Dante's Peak. - book reviews

USA Today (Society for the Advancement of Education), May, 1997 by Christopher Sharrett

As if in anticipation of our apocalyptic yearnings at the end of the century, each time we turn around, the cinema offers us a new take on the disaster film. We already have seen the new spins on tornadoes and alien invasions; now, nature has another time-honored form of revenge upon a smug, self-satisfied human population in the form of erupting mountains. The recent "Dante's Peak" is a warm-up, along with a couple of made-for-TV lookalikes. for "Volcano," wherein a hapless Los Angeles faces yet another Armageddon as a long-dormant volcano combines forces with the San Andreas fault to turn L.A. into a postmodern Pompeii. A cursory glance tells us that there is nothing new about any of this.

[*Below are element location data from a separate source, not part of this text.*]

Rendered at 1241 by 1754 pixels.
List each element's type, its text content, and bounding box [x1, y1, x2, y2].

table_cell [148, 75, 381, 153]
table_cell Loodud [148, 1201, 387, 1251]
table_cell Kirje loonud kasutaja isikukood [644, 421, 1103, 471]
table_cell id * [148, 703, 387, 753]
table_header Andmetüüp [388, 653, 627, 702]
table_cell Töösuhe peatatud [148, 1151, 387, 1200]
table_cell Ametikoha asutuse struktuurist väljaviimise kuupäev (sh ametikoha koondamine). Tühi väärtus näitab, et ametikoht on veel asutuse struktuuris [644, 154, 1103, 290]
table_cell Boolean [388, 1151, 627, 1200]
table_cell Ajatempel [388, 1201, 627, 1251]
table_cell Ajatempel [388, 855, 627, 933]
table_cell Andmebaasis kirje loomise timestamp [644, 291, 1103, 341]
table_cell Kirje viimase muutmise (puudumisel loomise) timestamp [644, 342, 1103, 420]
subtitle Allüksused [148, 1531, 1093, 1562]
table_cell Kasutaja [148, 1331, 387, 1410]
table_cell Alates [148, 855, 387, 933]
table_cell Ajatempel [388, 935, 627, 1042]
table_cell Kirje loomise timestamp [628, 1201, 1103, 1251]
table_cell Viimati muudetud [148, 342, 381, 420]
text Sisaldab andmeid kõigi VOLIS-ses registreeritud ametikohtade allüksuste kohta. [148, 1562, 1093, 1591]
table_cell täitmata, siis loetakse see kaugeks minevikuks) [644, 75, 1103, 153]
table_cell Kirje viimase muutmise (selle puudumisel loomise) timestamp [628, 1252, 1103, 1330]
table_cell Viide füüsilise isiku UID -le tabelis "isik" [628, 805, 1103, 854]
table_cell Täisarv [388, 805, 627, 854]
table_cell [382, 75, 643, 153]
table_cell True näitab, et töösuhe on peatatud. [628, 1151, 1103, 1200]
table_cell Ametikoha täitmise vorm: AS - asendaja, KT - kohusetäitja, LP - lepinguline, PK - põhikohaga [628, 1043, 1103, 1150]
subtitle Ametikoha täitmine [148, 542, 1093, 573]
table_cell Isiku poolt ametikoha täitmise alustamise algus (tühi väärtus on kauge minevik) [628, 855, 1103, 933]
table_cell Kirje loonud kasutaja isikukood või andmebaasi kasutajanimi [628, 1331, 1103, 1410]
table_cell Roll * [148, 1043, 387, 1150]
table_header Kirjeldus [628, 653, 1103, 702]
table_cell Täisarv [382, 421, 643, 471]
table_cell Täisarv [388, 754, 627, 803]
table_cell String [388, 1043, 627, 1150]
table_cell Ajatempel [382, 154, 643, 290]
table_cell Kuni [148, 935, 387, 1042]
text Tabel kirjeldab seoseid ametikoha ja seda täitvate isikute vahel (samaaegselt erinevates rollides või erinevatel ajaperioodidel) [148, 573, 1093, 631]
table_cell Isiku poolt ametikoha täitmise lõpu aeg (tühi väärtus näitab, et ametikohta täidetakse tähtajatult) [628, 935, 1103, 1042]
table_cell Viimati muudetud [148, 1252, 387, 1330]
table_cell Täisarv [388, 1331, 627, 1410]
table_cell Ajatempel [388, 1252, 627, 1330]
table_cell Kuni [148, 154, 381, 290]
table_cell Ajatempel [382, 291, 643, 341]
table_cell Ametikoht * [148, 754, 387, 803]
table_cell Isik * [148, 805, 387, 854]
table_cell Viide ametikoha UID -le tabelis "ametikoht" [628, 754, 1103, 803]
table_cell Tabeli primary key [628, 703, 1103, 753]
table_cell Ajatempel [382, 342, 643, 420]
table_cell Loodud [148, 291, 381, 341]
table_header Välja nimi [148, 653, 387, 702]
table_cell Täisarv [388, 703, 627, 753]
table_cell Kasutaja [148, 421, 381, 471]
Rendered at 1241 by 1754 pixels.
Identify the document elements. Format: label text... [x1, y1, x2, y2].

"Dante's Peak" is a composite of the disaster cycles of the 1970s in ways that show how exhausted and imaginatively bankrupt the commercial entertainment industry currently is. The picture is a composite of "Jaws" and "Earthquake," with young, insightful scientists. who have roughly the position of the prophet Isaiah, warning the decadent order of its impending doom. Geologist Pierce Brosnan attempts to tell the prosperous Northwest region town that a previously sleepy and verdant mountaintop may bury their hopes for a burgeoning tourist industry. Similar to the Roy Scheider character in "Jaws," the Brosnan character is a battle-weary veteran who, like Captain Ahab, has suffered at the hand, of his foe. Like untold frontiersmen in westerns who "know Indians," he understands his opponent so well he comes close to identifying with it. Of course, this level of knowledge gives the hero a certain immunity. Viewers know he will not be killed, since the adversary seems to have a grudging respect and wants endless rematches (and sequels).

Blind self-interest

On the other side, we find the Ordinary Folk who, when not merely plain stupid and arrogant, are motivated by the self-interest that marks their community as a contemporary Sodom. Like the mayor and businesspeople of "Jaws" who want to keep the beaches open despite evidence of sharkfins in the surf, the commercial leaders of Dante's Peak (the town's name, with all its invocations of The Inferno) think the skiing business can't tolerate talk of lava flows.

Then, there is the Young Single Mother (Linda Hamilton), who immediately becomes smitten with the geologist's good looks and uncanny prescience. There is the usual soap-opera buildup, as all the petty travails of the town rapidly are reduced to rubble when the earth starts to pop. Formulaically, like the slight tremors in "Earthquake" and the severed arm in "Jaws," the coming disaster is presaged as a young couple mysteriously are parboiled in a natural sauna and the hills suddenly have the odor of rotten eggs.

All this is merely the prelude for the computer graphics whiz kids of contemporary film production design when The Big One comes. Some devastating explosions are followed by a really devastating explosion that returns Dante's Peak to prehistory, but with the hero and his new family relatively unscathed.

Perhaps most disturbing about "Dante's Peak" is the film scholar's recognition of what violence it does to the mini-genre of the volcano film. Yes, there is such an animal. The best representation of the form is probably "The Devil at Four O'Clock," the 1961 Mervyn LeRoy movie with Spencer Tracy and Frank Sinatra about an aging missionary and four convicts who sacrifice themselves to save leper children from a volcano-doomed South Seas island. There is an affecting moment at the conclusion when convict Sinatra, who has a chance to escape, returns to Tracy and his fallen comrades, who have made possible the rescue of the children. This is a disaster picture about people discovering their value to themselves and to each other. It doesn't have the nihilism of the 1970s films or the phony optimism of "Dante's Peak."

Gateway to mystery

In "Journey to the Center of the Earth" (1959), an adaptation of the Jules Verne novel, a dormant volcano is a gateway to mystery, to the secrets--often threatening, often wondrous--that make up this planet. Meanwhile, 1968's "Krakatoa, East of Java" exploits the spectacular potential of the volcano movie. Although this picture has a vacuous script and is slim on the most elementary facts (Krakatoa actually is west of Java), at least the film did not try to link its events to some moralistic Doomsday.

Motion pictures such as "Dante's Peak" and "Volcano" derive their force not just from the assumption that ticket buyers enjoy watching things blow up on the screen, but that these explosions are part of some larger wish-fulfillment and that total destruction of our civilization is something we deserve. The current spate of "All-Time Disaster" television shows on the Fox Network speaks not just to the rubbernecking culture of the present that revels in the suffering of others, but evinces a society profoundly disgusted with itself. Such a cynical philosophy assumes that narratives of doom, even of the most contrived and formulaic variety, are just about the only appropriate reflection of all that we think and believe.